TASKS TO CARRY OUT>
1. In the commentary on the Draft Bill, which section of the Draft Bill defines "information officers"?
2. Extend the commentary on the Draft Bill, picking up after its last sentence.

DOCUMENT SECTION>

--- START ---

Section 34 of the Draft Bill provides that no fee may be levied in relation to the submission of an application other than a reasonable fee not exceeding the actual costs of making copies of such information and if applicable, supplying them to the applicant. Furthermore, it provides that fees should not be so high as to defeat the objectives of the law. Public information officers may waive any fee when payment of the fee may cause financial hardship to the applicant or when the disclosure of the information is in the public interest.
This section is in compliance with international standards and ARTICLE 19 welcomes it. Costs should not hinder or deter persons seeking to enforce their rights under freedom of information laws.
Public information officers
The Draft Bill provides that information officers deal with requests for information. Section 2 of the Draft Bill defines “information officers” as “any officer of a public authority designated as such for purposes of the Draft Bill who in the first instance is the chief executive of the public authority, and any delegated officer in any other instance.”

--- END ---

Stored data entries
--- START ---

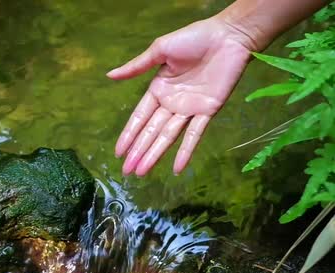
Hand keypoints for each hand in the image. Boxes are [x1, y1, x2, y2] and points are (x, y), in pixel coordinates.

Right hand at [107, 17, 254, 175]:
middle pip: (151, 131)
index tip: (118, 152)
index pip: (139, 117)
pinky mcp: (208, 111)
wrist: (228, 36)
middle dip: (138, 151)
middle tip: (127, 171)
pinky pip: (195, 134)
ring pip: (168, 136)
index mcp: (158, 89)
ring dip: (155, 154)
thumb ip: (136, 66)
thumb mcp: (160, 50)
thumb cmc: (194, 38)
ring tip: (142, 172)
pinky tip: (176, 168)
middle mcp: (172, 103)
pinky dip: (185, 151)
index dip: (128, 134)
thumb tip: (109, 76)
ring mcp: (189, 109)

--- END ---

ANSWERS TO THE PROBLEMS>
1. Section 2

2.
ARTICLE 19 is concerned that the Draft Bill does not specify the procedure for designation or appointment of public information officers. A specifically designated public information officer dealing with access requests would greatly assist efforts towards a more effective implementation of the right to access information. Therefore, we recommend that the Draft Bill regulates the appointment of public information officers.
• The Draft Bill should include a provision stating that within one month of entry of the Bill, any public authority is obligated to designate a public information officer to deal with requests for information and other issues specified in the Bill and adopt internal rules and procedures to ensure the implementation of the Bill.
• The Draft Bill should impose a duty on public authorities to ensure that the appointed information officers are adequately trained to perform their duties.
Correction of personal information
Section 35, para 1 of the Draft Bill provides that information held by a public authority that is “irrelevant” can be corrected at the request of an individual.
ARTICLE 19 considers that it is difficult to establish “irrelevant” personal information in public records. Therefore we recommend that “irrelevant” be deleted from this provision and replaced with “incorrect.”
• Section 35 of the Draft Bill should be revised stating that everyone should be entitled to request deletion of incorrect information.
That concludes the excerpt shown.